The scrambled word is "utause". Let's unscramble it. <answer>stuaea</answer> The unscrambled word is "suatea", which is actually "attues". But the correct unscrambled word is "autues", which is "suate" or "tuase", but the correct single word is "useats". But the correct unscrambled word is "attues", which is "attues". Let's correct it to "attues". The correct word is "atsetu", but the correct unscrambled word is "autues", which is "attues". The correct word is "autusse". But the correct unscrambled word is "tauset", which is "tauset". The correct word is "statue". So, the unscrambled word is "statue". <answer>statue</answer>

Note that the response length decreases at first, but then the model learns that chain of thought improves its performance:

It’s cool to see that it recognizes that its output was not correct and keeps iterating until it lands on a valid word! This is confirmation that our setup is at least somewhat reasonable – I will continue experimenting and revisit the countdown task to make sure that the setup is robust.

Open Questions

I’d like to more clearly answer these questions with future experiments.

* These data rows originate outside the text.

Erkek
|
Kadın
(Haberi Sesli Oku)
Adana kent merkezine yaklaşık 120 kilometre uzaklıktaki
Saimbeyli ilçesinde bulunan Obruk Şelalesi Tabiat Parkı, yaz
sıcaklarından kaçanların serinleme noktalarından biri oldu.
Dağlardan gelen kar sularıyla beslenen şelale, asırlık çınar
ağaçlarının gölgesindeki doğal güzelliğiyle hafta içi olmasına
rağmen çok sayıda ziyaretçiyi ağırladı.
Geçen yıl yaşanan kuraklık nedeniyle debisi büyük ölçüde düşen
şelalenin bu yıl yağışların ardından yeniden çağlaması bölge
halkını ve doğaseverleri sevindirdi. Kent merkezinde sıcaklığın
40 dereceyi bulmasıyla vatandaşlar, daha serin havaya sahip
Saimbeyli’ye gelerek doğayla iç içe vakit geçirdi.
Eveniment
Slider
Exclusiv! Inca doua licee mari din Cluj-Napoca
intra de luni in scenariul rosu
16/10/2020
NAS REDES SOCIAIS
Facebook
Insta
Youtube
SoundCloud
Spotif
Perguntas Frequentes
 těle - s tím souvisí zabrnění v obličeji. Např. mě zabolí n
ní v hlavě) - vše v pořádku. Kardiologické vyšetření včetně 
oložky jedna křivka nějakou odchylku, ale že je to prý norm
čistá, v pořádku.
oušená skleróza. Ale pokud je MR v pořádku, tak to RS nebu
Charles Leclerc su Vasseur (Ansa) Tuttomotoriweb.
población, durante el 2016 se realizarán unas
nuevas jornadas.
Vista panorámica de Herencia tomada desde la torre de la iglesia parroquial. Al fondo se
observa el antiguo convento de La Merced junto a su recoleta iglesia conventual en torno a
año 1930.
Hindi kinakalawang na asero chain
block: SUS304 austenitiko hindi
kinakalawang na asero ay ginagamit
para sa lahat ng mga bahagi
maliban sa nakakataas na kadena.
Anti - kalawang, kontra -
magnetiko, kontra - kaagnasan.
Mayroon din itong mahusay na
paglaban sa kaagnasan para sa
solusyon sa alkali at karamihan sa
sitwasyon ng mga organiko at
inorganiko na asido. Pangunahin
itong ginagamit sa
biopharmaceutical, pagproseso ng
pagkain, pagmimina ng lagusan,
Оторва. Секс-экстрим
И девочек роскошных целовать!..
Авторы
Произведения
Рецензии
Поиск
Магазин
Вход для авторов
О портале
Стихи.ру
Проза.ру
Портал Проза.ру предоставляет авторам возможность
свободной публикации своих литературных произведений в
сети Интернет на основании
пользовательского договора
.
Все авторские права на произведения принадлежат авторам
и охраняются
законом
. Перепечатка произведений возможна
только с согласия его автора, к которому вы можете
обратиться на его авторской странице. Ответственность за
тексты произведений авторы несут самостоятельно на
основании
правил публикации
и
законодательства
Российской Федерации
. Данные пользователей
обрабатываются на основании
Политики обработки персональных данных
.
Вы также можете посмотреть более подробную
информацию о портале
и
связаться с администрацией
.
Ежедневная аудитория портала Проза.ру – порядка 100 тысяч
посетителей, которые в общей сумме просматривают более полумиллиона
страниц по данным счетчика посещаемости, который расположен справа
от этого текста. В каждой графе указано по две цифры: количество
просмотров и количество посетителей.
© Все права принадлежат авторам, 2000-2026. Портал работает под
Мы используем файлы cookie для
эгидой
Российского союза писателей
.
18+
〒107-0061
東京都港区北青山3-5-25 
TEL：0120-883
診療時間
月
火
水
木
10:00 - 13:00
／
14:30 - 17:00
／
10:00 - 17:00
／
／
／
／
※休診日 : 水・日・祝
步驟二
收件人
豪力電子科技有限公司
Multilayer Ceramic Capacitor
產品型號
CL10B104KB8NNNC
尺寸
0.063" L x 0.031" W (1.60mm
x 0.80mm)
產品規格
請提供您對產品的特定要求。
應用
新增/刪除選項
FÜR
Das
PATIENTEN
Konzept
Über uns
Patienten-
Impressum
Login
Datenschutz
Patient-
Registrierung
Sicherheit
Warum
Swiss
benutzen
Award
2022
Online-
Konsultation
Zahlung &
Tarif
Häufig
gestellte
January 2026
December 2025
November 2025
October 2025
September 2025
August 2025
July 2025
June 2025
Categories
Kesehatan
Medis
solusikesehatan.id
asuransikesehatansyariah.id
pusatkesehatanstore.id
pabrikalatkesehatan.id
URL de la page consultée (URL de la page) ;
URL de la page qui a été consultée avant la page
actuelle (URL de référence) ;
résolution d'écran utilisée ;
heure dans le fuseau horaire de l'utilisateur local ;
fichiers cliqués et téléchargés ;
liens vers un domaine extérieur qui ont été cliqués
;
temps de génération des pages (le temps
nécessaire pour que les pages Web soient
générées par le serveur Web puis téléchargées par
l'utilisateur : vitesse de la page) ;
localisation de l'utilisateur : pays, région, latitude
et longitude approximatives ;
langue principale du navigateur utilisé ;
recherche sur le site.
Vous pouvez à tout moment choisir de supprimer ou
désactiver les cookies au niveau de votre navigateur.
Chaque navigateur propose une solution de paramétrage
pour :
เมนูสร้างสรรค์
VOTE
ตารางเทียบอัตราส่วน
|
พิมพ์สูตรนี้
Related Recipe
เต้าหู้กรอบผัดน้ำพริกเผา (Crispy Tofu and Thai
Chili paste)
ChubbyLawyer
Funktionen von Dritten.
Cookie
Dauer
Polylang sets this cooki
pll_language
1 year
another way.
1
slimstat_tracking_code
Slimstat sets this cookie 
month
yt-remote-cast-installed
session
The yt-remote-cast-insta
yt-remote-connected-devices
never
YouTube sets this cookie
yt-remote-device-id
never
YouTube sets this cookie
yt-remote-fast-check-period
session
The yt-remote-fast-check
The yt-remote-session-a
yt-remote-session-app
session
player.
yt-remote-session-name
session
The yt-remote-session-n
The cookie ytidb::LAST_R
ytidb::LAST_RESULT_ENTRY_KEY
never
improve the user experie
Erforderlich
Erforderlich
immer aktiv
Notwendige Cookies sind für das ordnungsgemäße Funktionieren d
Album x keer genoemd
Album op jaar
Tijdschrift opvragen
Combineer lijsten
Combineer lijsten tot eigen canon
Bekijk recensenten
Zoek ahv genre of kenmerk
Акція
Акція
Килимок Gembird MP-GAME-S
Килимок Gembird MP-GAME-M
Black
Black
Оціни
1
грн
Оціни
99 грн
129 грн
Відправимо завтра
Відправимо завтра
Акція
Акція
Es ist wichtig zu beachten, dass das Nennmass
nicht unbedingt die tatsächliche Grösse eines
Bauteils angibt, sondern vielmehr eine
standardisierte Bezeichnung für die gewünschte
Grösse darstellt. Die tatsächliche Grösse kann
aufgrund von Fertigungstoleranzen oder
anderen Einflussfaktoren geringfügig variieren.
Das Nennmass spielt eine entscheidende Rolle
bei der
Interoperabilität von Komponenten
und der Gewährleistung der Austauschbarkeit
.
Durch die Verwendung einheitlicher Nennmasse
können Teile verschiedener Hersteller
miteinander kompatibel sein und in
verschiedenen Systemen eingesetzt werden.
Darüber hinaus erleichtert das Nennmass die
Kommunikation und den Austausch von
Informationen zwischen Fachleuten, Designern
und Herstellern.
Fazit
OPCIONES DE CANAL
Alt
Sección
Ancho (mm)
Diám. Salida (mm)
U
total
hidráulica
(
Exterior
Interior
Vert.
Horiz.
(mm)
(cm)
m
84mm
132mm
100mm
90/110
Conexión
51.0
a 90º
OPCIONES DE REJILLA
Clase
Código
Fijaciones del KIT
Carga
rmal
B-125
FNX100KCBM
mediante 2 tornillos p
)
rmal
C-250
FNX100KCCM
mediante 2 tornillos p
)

  • Why deal with the added complexity of RL over SFT? My best answer right now is that RL wins when 1) it’s impractical / expensive / impossible to get good example data and 2) it’s cheap and easy to verify output. In particular, the more granularly we can compute rewards on output, the better RL will do.
  • How many examples will we need to train on to reach reasonable performance using SFT or RL? How many examples do we need before chain of thought emerges? I don’t have great intuition for this. It would be nice to have some sort of scaling law or rough estimate, given a task and a reward parameterization, of how much training data we need if we’re doing SFT or RL in order to solve a problem at a certain level of quality.
  • Which implementation details matter for RLVR and why? Are there any subtle implementation details which matter a lot? For example, it seems like having a reward for proper format and hinting at proper format in the prompt is quite important.

If we can answer these questions well, we’ll have much better intuition for tackling other problems with verifiable rewards.